:: WORK REQUEST ::
The word "black" may appear in the records below. Report how many lines contain it, and write nothing besides the number.

*****

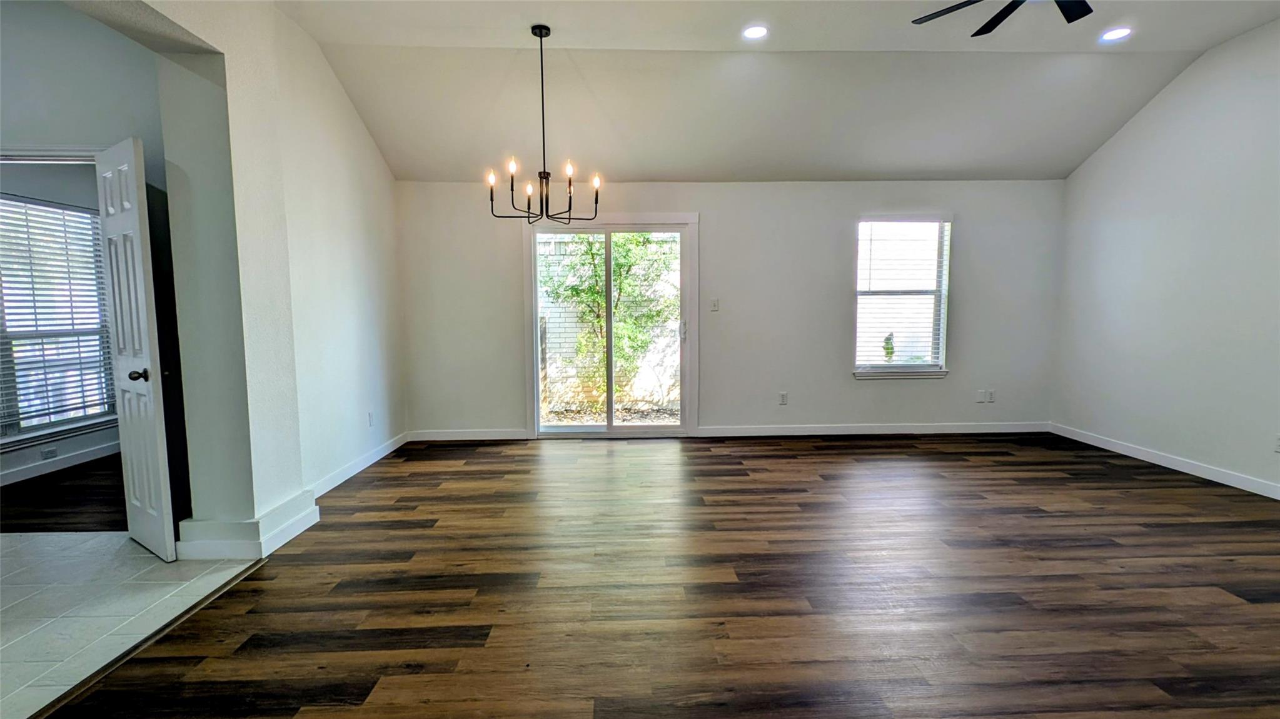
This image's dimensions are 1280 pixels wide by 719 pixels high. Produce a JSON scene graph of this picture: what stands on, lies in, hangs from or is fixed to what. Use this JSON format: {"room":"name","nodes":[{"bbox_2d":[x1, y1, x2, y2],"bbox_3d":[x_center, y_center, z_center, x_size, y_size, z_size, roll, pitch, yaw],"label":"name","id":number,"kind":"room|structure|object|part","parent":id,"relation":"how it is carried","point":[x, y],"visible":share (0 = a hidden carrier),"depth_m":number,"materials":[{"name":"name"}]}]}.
{"room":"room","nodes":[
{"label":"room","id":0,"kind":"room"},
{"bbox_2d":[0,161,120,484],"bbox_3d":[-4.644,-0.327,3.997,0.155,2.433,3.300,0,5,-1],"label":"far room wall","id":1,"kind":"structure","parent":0,"point":[93,444],"depth_m":4.14,"materials":[{"name":"grey paint"}]},
{"bbox_2d":[40,445,58,459],"bbox_3d":[-4.655,0.737,4.170,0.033,0.072,0.109,0,5,-1],"label":"wall socket","id":2,"kind":"object","parent":1,"relation":"attached to","point":[49,451],"visible":0.99,"depth_m":4.16,"materials":[{"name":"white plastic"}]},
{"bbox_2d":[0,191,115,445],"bbox_3d":[-4.633,-0.305,4.005,0.133,1.802,1.213,0,5,-1],"label":"window","id":3,"kind":"structure","parent":1,"relation":"in","point":[33,418],"depth_m":4.13,"materials":[{"name":"glass"}]},
{"bbox_2d":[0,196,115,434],"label":"window blind","id":4,"kind":"object","parent":3,"relation":"attached to","point":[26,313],"visible":0.8,"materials":[{"name":"white plastic"}]},
{"bbox_2d":[0,441,117,485],"bbox_3d":[-4.629,0.864,3.790,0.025,0.097,2.862,0,5,-1],"label":"baseboard","id":5,"kind":"structure","parent":1,"relation":"attached to","point":[77,462],"depth_m":4.19,"materials":[{"name":"white paint"}]},
{"bbox_2d":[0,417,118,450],"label":"window sill","id":6,"kind":"structure","parent":1,"relation":"attached to","point":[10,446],"depth_m":4.16,"materials":[{"name":"white paint"}]},
{"bbox_2d":[0,454,128,532],"bbox_3d":[-3.969,0.927,4.126,2.725,0.103,2.649,0,5,-1],"label":"far room floor","id":7,"kind":"structure","parent":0,"point":[61,523],"depth_m":3.50,"materials":[{"name":"brown wood"}]},
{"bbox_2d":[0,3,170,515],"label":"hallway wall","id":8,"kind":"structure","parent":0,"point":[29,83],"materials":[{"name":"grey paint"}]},
{"bbox_2d":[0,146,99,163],"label":"door frame","id":9,"kind":"structure","parent":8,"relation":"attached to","point":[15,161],"depth_m":2.94,"materials":[{"name":"white paint"}]},
{"bbox_2d":[94,134,177,560],"bbox_3d":[-2.631,-0.030,2.734,0.667,2.044,0.161,3,7,34],"label":"white door","id":10,"kind":"structure","parent":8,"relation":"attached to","point":[161,521],"depth_m":2.63,"materials":[{"name":"white paint"}]},
{"bbox_3d":[-2.470,0.077,2.634,0.076,0.065,0.099,3,7,34],"label":"doorknob","id":11,"kind":"part","parent":10,"relation":"part of","materials":[{"name":"metal"}]},
{"bbox_2d":[0,529,260,718],"bbox_3d":[-3.301,1.167,1.566,2.962,0.100,3.534,0,5,-1],"label":"tile floor","id":12,"kind":"structure","parent":0,"point":[3,542],"depth_m":2.29,"materials":[{"name":"white tile"}]},
{"bbox_2d":[137,0,407,549],"bbox_3d":[-2.131,-0.532,2.358,0.285,3.202,5.487,0,5,-1],"label":"left wall","id":13,"kind":"structure","parent":0,"point":[373,151],"depth_m":3.00,"materials":[{"name":"white paint"}]},
{"bbox_2d":[175,490,318,559],"bbox_3d":[-2.149,0.897,2.920,0.525,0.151,0.559,0,5,-1],"label":"baseboard","id":14,"kind":"structure","parent":13,"relation":"attached to","point":[309,523],"depth_m":2.71,"materials":[{"name":"white paint"}]},
{"bbox_2d":[308,431,409,497],"bbox_3d":[-2.183,0.823,4.112,0.016,0.099,2.080,0,5,-1],"label":"baseboard","id":15,"kind":"structure","parent":13,"relation":"attached to","point":[366,464],"depth_m":4.08,"materials":[{"name":"white paint"}]},
{"bbox_2d":[367,410,375,426],"bbox_3d":[-2.184,0.487,4.292,0.013,0.118,0.072,0,5,-1],"label":"wall socket","id":16,"kind":"object","parent":13,"relation":"attached to","point":[371,423],"visible":0.99,"depth_m":4.28,"materials":[{"name":"white plastic"}]},
{"bbox_2d":[36,433,1279,718],"bbox_3d":[1.158,1.111,1.957,6.648,0.102,7.146,0,5,-1],"label":"wood floor","id":17,"kind":"structure","parent":0,"point":[1223,606],"depth_m":2.33,"materials":[{"name":"brown wood"}]},
{"bbox_2d":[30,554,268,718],"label":"floor transition strip","id":18,"kind":"object","parent":17,"relation":"on","point":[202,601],"visible":0.8,"depth_m":1.96,"materials":[{"name":"brown"}]},
{"bbox_2d":[393,178,1064,439],"bbox_3d":[0.879,-0.484,5.131,6.554,2.470,0.165,0,5,-1],"label":"back wall","id":19,"kind":"structure","parent":0,"point":[711,209],"depth_m":5.04,"materials":[{"name":"paint"}]},
{"bbox_2d":[405,428,533,441],"bbox_3d":[-1.668,0.727,5.080,1.269,0.101,0.017,0,5,-1],"label":"baseboard","id":20,"kind":"structure","parent":19,"relation":"attached to","point":[438,439],"depth_m":5.07,"materials":[{"name":"white paint"}]},
{"bbox_2d":[522,213,697,438],"bbox_3d":[-0.267,-0.286,5.120,1.679,2.100,0.166,0,5,-1],"label":"sliding glass door","id":21,"kind":"structure","parent":19,"relation":"in","point":[637,430],"depth_m":5.08,"materials":[{"name":"glass"}]},
{"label":"glass panel","id":22,"kind":"part","parent":21,"relation":"part of","materials":[{"name":"glass"}]},
{"bbox_3d":[0.427,-0.293,5.274,0.051,0.208,0.066,0,5,-1],"label":"door handle","id":23,"kind":"part","parent":21,"relation":"part of","materials":[{"name":"metal"}]},
{"bbox_2d":[709,298,720,311],"bbox_3d":[0.722,-0.524,5.100,0.074,0.124,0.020,0,5,-1],"label":"light switch","id":24,"kind":"object","parent":19,"relation":"attached to","point":[713,304],"visible":0.98,"depth_m":5.10,"materials":[{"name":"white plastic"}]},
{"bbox_2d":[777,390,788,404],"bbox_3d":[1.416,0.388,5.218,0.075,0.126,0.010,0,5,-1],"label":"wall socket","id":25,"kind":"object","parent":19,"relation":"attached to","point":[783,396],"visible":0.99,"depth_m":5.21,"materials":[{"name":"white plastic"}]},
{"bbox_2d":[694,422,1049,436],"bbox_3d":[2.382,0.691,5.209,3.434,0.102,0.017,0,5,-1],"label":"baseboard","id":26,"kind":"structure","parent":19,"relation":"attached to","point":[769,430],"depth_m":5.20,"materials":[{"name":"white paint"}]},
{"bbox_2d":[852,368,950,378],"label":"window sill","id":27,"kind":"structure","parent":19,"relation":"attached to","point":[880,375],"depth_m":5.14,"materials":[{"name":"white paint"}]},
{"bbox_2d":[851,215,953,377],"bbox_3d":[2.546,-0.595,5.171,0.965,1.559,0.155,0,5,-1],"label":"window","id":28,"kind":"structure","parent":19,"relation":"in","point":[940,336],"depth_m":5.19,"materials":[{"name":"white glass"}]},
{"bbox_2d":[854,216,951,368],"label":"window blind","id":29,"kind":"object","parent":28,"relation":"attached to","point":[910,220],"visible":0.93,"depth_m":5.16,"materials":[{"name":"white plastic"}]},
{"bbox_2d":[975,388,986,402],"bbox_3d":[3.361,0.364,5.196,0.069,0.119,0.017,0,5,-1],"label":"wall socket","id":30,"kind":"object","parent":19,"relation":"attached to","point":[982,396],"visible":1,"depth_m":5.19,"materials":[{"name":"white plastic"}]},
{"bbox_2d":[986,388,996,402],"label":"wall socket","id":31,"kind":"object","parent":19,"relation":"attached to","point":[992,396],"visible":1,"depth_m":5.25,"materials":[{"name":"white plastic"}]},
{"bbox_2d":[267,0,1279,181],"bbox_3d":[0.896,-1.941,2.339,7.211,0.257,6.162,0,5,-1],"label":"ceiling","id":32,"kind":"structure","parent":0,"point":[1061,167],"depth_m":3.91,"materials":[{"name":"white paint"}]},
{"bbox_2d":[486,25,600,223],"bbox_3d":[-0.622,-1.502,3.417,0.725,1.227,0.711,0,5,-1],"label":"chandelier","id":33,"kind":"object","parent":32,"relation":"hanging from","point":[540,35],"visible":0.99,"depth_m":3.41,"materials":[{"name":"black metal"}]},
{"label":"candle bulb","id":34,"kind":"part","parent":33,"relation":"part of","materials":[{"name":"white"}]},
{"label":"candle bulb","id":35,"kind":"part","parent":33,"relation":"part of","materials":[{"name":"white"}]},
{"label":"candle bulb","id":36,"kind":"part","parent":33,"relation":"part of","materials":[{"name":"white"}]},
{"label":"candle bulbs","id":37,"kind":"part","parent":33,"relation":"part of","materials":[{"name":"clear glass"}]},
{"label":"candle bulb","id":38,"kind":"part","parent":33,"relation":"part of","materials":[{"name":"white"}]},
{"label":"bulb","id":39,"kind":"part","parent":33,"relation":"part of","materials":[{"name":"white"}]},
{"bbox_2d":[741,23,768,39],"bbox_3d":[0.755,-2.143,3.461,0.178,0.015,0.178,0,5,-1],"label":"recessed light","id":40,"kind":"object","parent":32,"relation":"in","point":[753,32],"visible":0.99,"depth_m":3.46,"materials":[{"name":"white"}]},
{"bbox_2d":[911,0,1094,36],"bbox_3d":[1.926,-1.898,2.456,1.274,0.392,1.240,0,5,-1],"label":"ceiling fan","id":41,"kind":"object","parent":32,"relation":"hanging from","point":[1003,17],"visible":0.99,"depth_m":2.74,"materials":[{"name":"black metal"}]},
{"bbox_2d":[1099,26,1132,41],"bbox_3d":[3.165,-2.160,3.511,0.181,0.015,0.181,0,5,-1],"label":"recessed light","id":42,"kind":"object","parent":32,"relation":"in","point":[1112,35],"visible":0.99,"depth_m":3.51,"materials":[{"name":"white"}]},
{"bbox_2d":[1050,16,1279,498],"bbox_3d":[4.239,-0.588,2.188,0.156,3.200,6.122,0,5,-1],"label":"right wall","id":43,"kind":"structure","parent":0,"point":[1128,133],"depth_m":3.95,"materials":[{"name":"white paint"}]},
{"bbox_2d":[1050,422,1279,500],"bbox_3d":[4.158,0.959,2.319,0.015,0.099,5.828,0,5,-1],"label":"baseboard","id":44,"kind":"structure","parent":43,"relation":"attached to","point":[1148,459],"depth_m":4.03,"materials":[{"name":"white paint"}]},
{"bbox_2d":[1273,433,1279,452],"bbox_3d":[4.118,0.546,3.384,0.009,0.118,0.070,0,5,-1],"label":"wall socket","id":45,"kind":"object","parent":43,"relation":"attached to","point":[1279,441],"visible":0.99,"depth_m":3.41,"materials":[{"name":"white plastic"}]},
{"label":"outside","id":46,"kind":"structure","parent":0,"visible":0},
{"bbox_2d":[536,233,680,412],"bbox_3d":[-0.194,-0.486,7.517,7.739,2.327,0.166,0,5,-1],"label":"brick wall","id":47,"kind":"structure","parent":46,"point":[554,346],"depth_m":7.46,"materials":[{"name":"brick"}]},
{"bbox_2d":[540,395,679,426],"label":"ground","id":48,"kind":"structure","parent":46,"point":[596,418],"depth_m":6.91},
{"label":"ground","id":49,"kind":"structure","parent":46,"visible":0},
{"bbox_2d":[544,234,677,402],"bbox_3d":[-0.292,-0.944,6.874,2.465,3.227,1.804,0,5,-1],"label":"tree","id":50,"kind":"object","parent":49,"relation":"on","point":[600,297],"visible":0.52,"depth_m":6.73,"materials":[{"name":"green plant"}]},
{"bbox_2d":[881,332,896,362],"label":"plant","id":51,"kind":"object","parent":49,"relation":"on","point":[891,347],"visible":0.68,"depth_m":6.95,"materials":[{"name":"green plant"}]}
]}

*****

:: ANSWER SPACE ::
2